Six weeks ago, we looked at how Veeam Backup for Office 365 works in tenants with multi-factor authentication required for admin roles. With Security Defaults being the norm in newly created Azure AD tenants and their respective Office 365 tenants, it’s a good time to look at how Veeam Backup for Office 365 can work without using legacy authentication protocols.
Veeam Backup for Office 365 version 4c (build 22.214.171.1249) is the first version of Veeam Backup for Office 365 that is able to work without a user account. Instead of user credentials it only leverages the application registration in Azure Active Directory to communicate with Microsoft’s Application Programming Interfaces (APIs).
When you create a new organization in Veeam Backup for Office 365, on the Office 365 connection settings page, a new option is introduced labeled Allow for using legacy authentication protocols. By default, the option is not selected:
This means that with these default settings, Veeam Backup for Office 365 can be used with tenants that have Security Defaults enabled.
Benefits of using API-only mode
The big benefit of using API-only mode is that admins can successfully disable legacy authentication protocols and/or enable the Security Defaults feature in their organization’s Azure AD tenant if Veeam Backup for Office 365 was the last system, service or application that uses it.

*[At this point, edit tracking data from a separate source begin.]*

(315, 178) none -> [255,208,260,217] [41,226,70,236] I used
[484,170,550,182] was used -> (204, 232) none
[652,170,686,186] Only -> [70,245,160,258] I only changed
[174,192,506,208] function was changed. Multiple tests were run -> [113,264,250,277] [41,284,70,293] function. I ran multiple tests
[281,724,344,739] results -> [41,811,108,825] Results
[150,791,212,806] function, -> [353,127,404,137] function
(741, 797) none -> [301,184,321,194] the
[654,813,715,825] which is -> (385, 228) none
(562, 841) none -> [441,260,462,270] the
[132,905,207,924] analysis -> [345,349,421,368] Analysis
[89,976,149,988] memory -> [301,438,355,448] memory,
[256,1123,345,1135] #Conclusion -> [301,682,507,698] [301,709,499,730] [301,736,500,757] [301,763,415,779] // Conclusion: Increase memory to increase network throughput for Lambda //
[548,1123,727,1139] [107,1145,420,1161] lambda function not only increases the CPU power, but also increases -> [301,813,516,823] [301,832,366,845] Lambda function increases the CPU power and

Drawbacks of using API-only Mode
Veeam has long used an user account to offer full coverage of the backup and restore needs that Office 365 admins have. Meanwhile, Microsoft has been busy improving their APIs to offer more functionality, but it doesn’t offer full coverage, today.
In API-only mode, the following tasks are not supported, when compared to using Veeam Backup for Office 365 with both the application registration and user credentials:
- Discovery Search and Public Folder mailboxes are not supported.

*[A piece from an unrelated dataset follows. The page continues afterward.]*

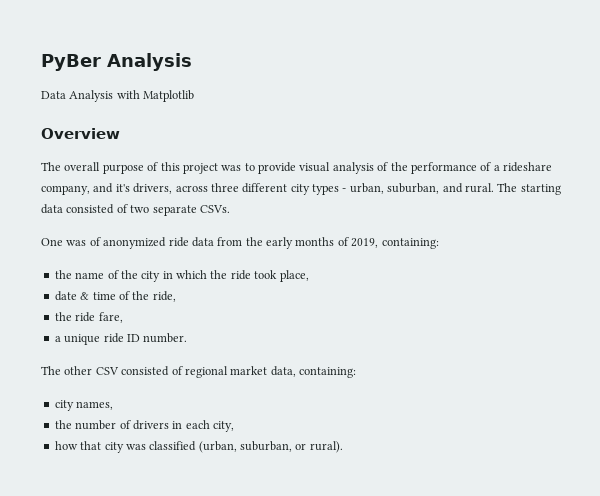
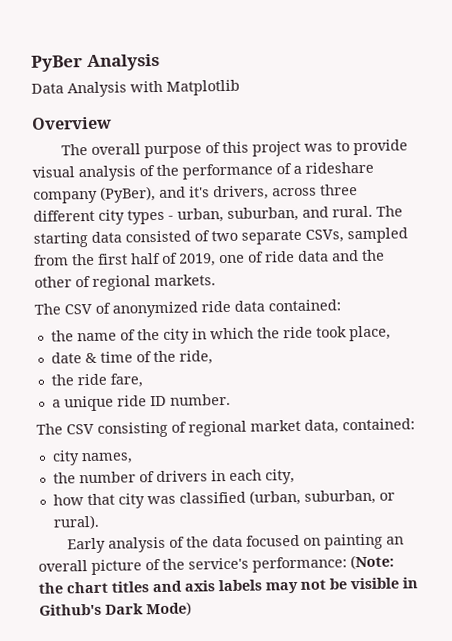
[41,185,90,195] company, -> [33,186,156,204] company (PyBer),
[199,205,230,213] [41,237,439,249] CSVs. // One was of anonymized ride data from the early months of 2019, containing: -> [305,227,408,244] [34,249,385,267] [34,274,216,291] [34,299,341,318] CSVs, sampled from the first half of 2019, one of ride data and the other of regional markets. // The CSV of anonymized ride data contained:
[64,366,170,376] other CSV consisted -> [66,421,168,438] CSV consisting
[299,367,356,378] containing: -> [342,418,415,431] contained:
(343, 447) none -> [67,533,405,554] [38,554,394,575] [38,577,418,594] [39,601,192,617] // Early analysis of the data focused on painting an overall picture of the service's performance: (Note: the chart titles and axis labels may not be visible in Github's Dark Mode)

- Dynamic Distribution groups are not supported.
- The type property for shared and resource/equipment mailboxes cannot be resolved. Such mailboxes will be available for backup with a general ‘User’ type.
- SharePoint Web Parts can only backed up if their ‘exportmode’ property is enabled. Non exportable Web Parts are not supported.

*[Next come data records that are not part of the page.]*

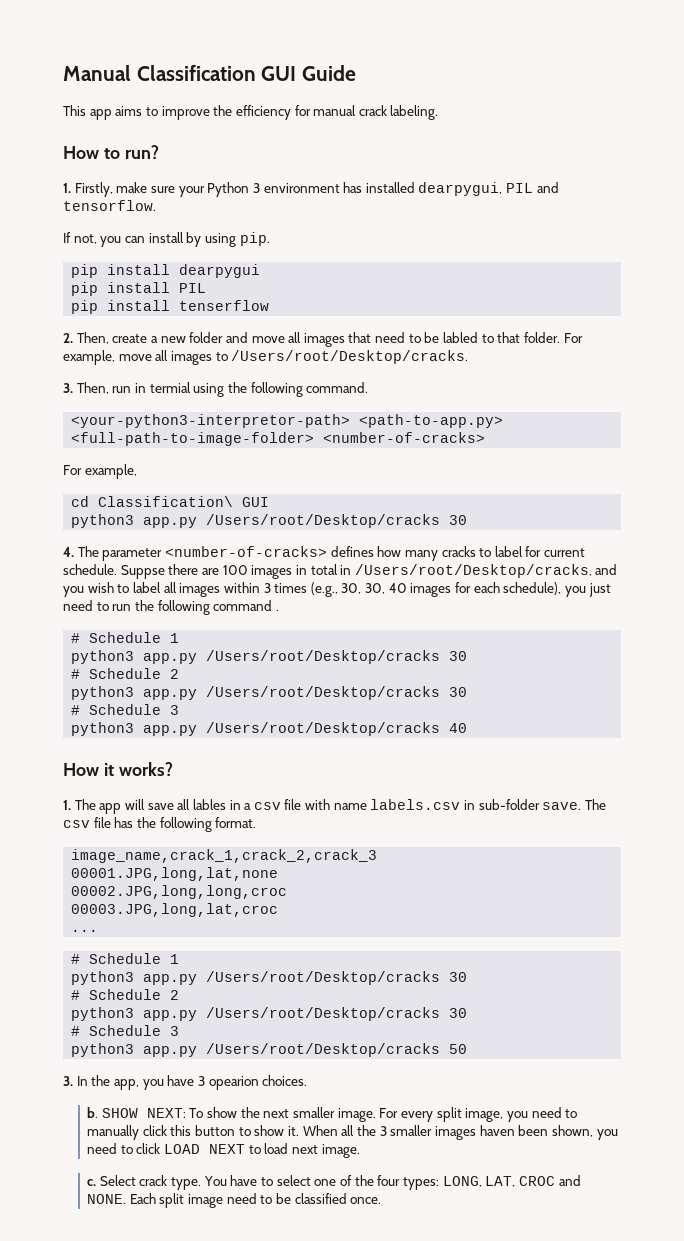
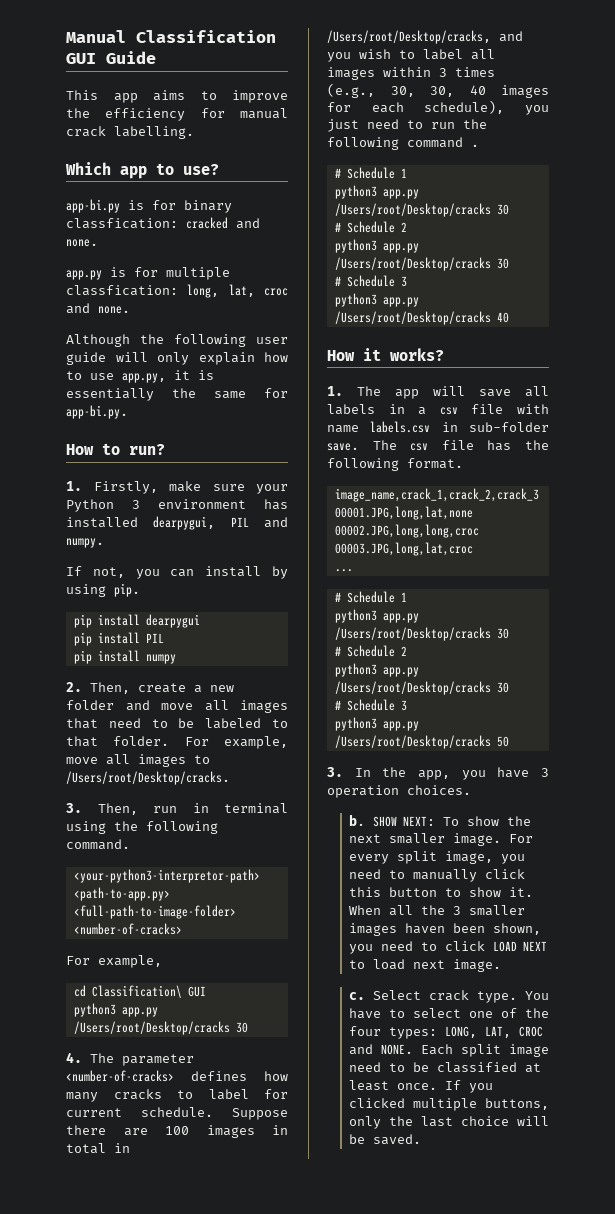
[390,105,439,120] labeling. -> [114,126,194,139] [65,162,219,179] [66,199,232,213] [66,217,260,229] [66,239,98,247] [66,267,230,280] [66,284,288,298] [66,303,130,314] [66,334,288,347] [66,352,288,365] [66,370,214,383] [66,388,288,401] [66,405,128,419] labelling. // Which app to use? // app-bi.py is for binary classfication: cracked and none. // app.py is for multiple classfication: long, lat, croc and none. // Although the following user guide will only explain how to use app.py, it is essentially the same for app-bi.py.
[63,200,156,211] tensorflow. -> [66,538,104,548] numpy.
[179,300,270,311] tenserflow -> [145,654,176,664] numpy
[443,332,479,343] labled -> [205,718,262,729] labeled
[149,382,191,393] termial -> [224,803,288,814] terminal
[120,565,165,579] Suppse -> [232,1108,288,1120] Suppose
[192,799,226,810] lables -> [327,404,375,415] labels
[208,1076,259,1090] opearion -> [327,785,399,798] operation
[350,1197,382,1204] once. -> [524,1063,541,1073] [348,1080,493,1093] [348,1098,549,1111] [348,1116,549,1129] [348,1134,421,1145] at least once. If you clicked multiple buttons, only the last choice will be saved.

- OneNote restore is not supported.
- SharePoint Web Part customized template cannot be preserved upon a restore. All Web Parts will be restored with the default template.
- The ‘Allow multiple responses’ setting in survey lists within team modern sites is not preserved upon a restore.
- The ‘Measure-VBOOrganizationFullBackupSize’ cmdlet is not supported.
Additionally, application registration are harder to audit than user accounts, which might lead to a different approach to auditing of the Azure AD tenant.
Leaving both legacy authentication (non Multi-factor Authentication-capable authentication) and legacy protocols behind, Veeam Backup for Office 365 is a shining example of an application that adheres to the quickly changing realities of cloud computing.